Looking for some liquid fertilizer tips? I read that they are cheaper. I bought a 31 gallon broadcast sprayer for pre/post so naturally I want to see if liquid fertilizer would be a smart move.

My lawn needs roughly 4-2-1

Lastly, I'm planning to overseed in areas this year. Do I need to change my approach for those areas?


----------



## Two9tene (May 27, 2018)

Check out this channel: Allen Hayne has a ton of good tips on how to apply liquid ferts and which products are right for your lawn program.


----------



## 1mjbrierley (Sep 22, 2018)

Two9tene said:


> Check out this channel: Allen Hayne has a ton of good tips on how to apply liquid ferts and which products are right for your lawn program.

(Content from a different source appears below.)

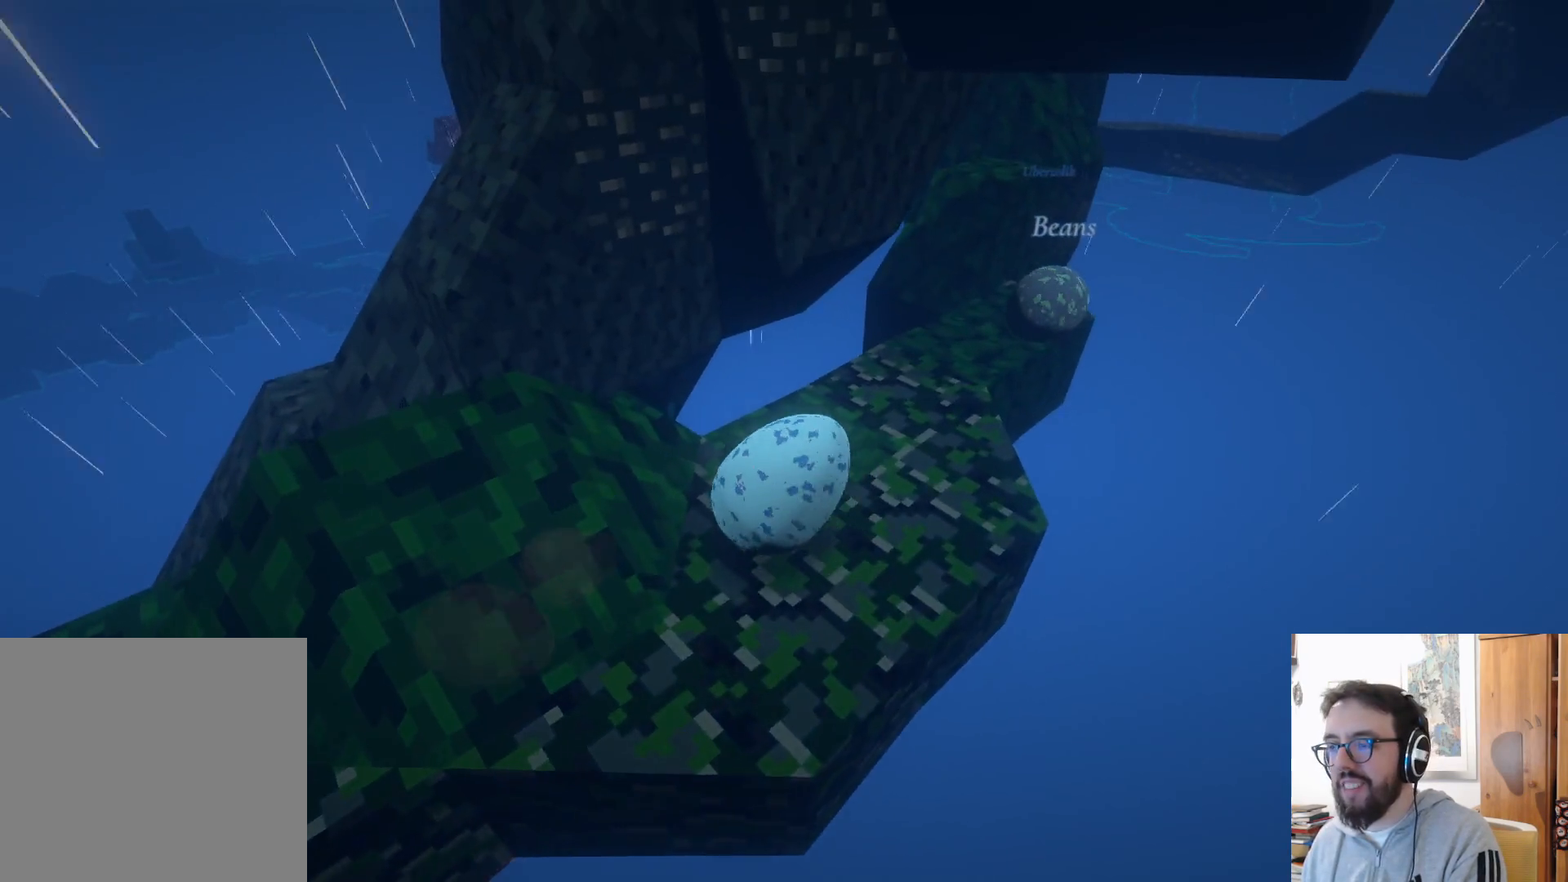
{"dt_ms": 1000, "buttons": [], "left_stick": "up", "right_stick": "down-right"}
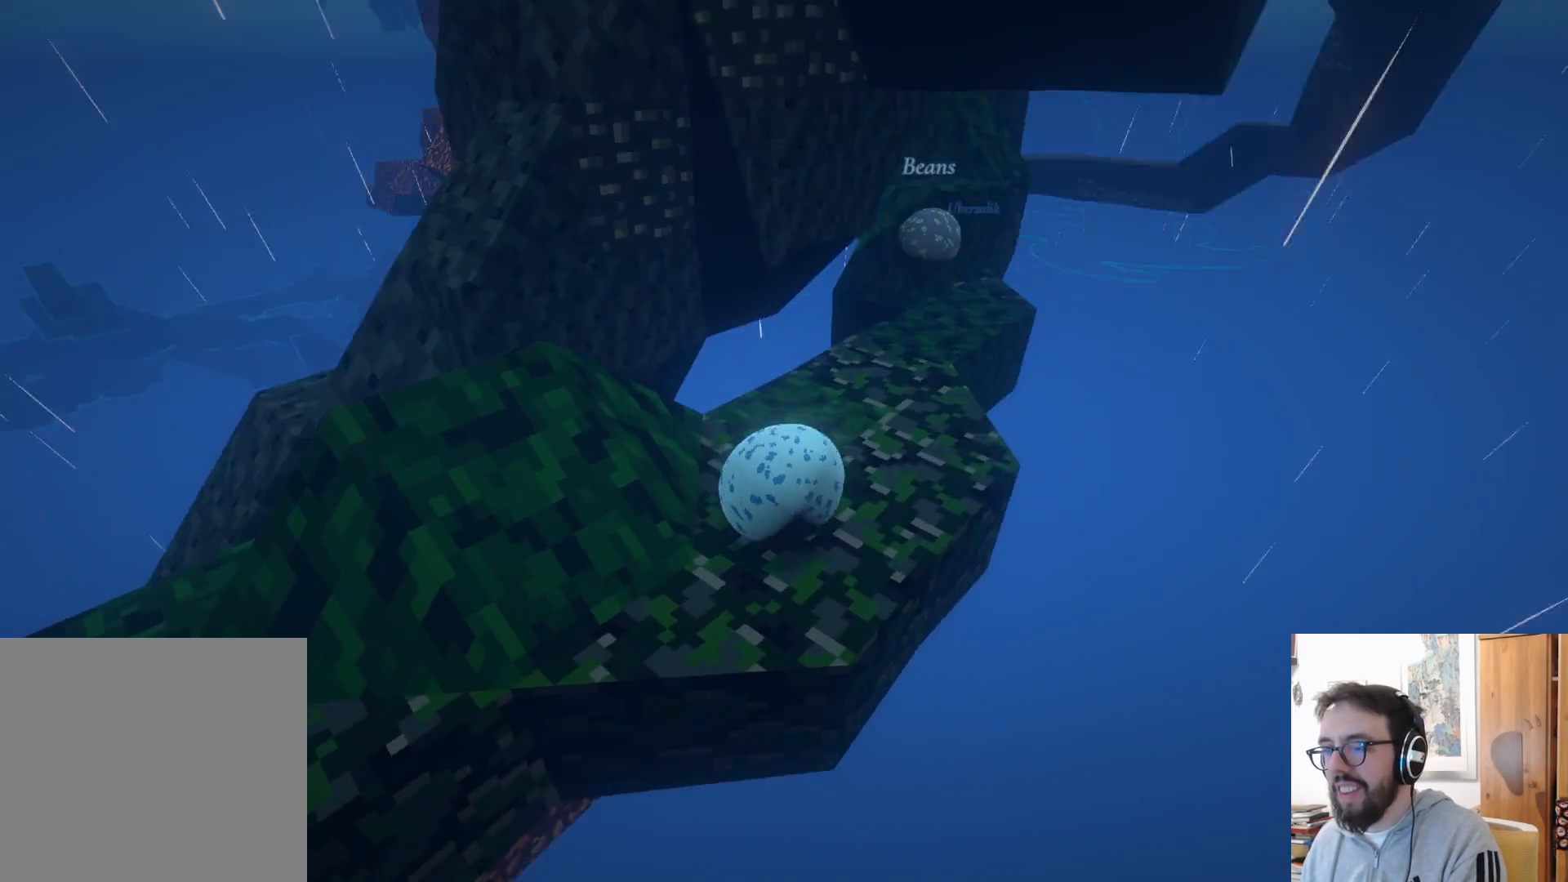
{"dt_ms": 500, "buttons": [], "left_stick": "center", "right_stick": "center", "events": [[67, "right_stick", "center"], [317, "left_stick", "center"]]}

Thanks! Is there a general opinion on liquid vs granular? Just looking for a couple pro and con..


----------



## Two9tene (May 27, 2018)

1mjbrierley said:


> Two9tene said:
> 
> 
> > Check out this channel: Allen Hayne has a ton of good tips on how to apply liquid ferts and which products are right for your lawn program.
> ...


I can tell you that I utilize both in tandem. I use liquid to spoon feed my lawn more than anything else. As far as granular I lean more toward slow release, non-burning ferts. Liquid, depending on the product, will give you fast and short lived responses. Conversely, most granulars will be a slow and longer response. Hence why I intermitttently use both. Hope this helps!


----------



## 1mjbrierley (Sep 22, 2018)

Two9tene said:


> 1mjbrierley said:
> 
> 
> > Two9tene said:
> ...


THANKS!


----------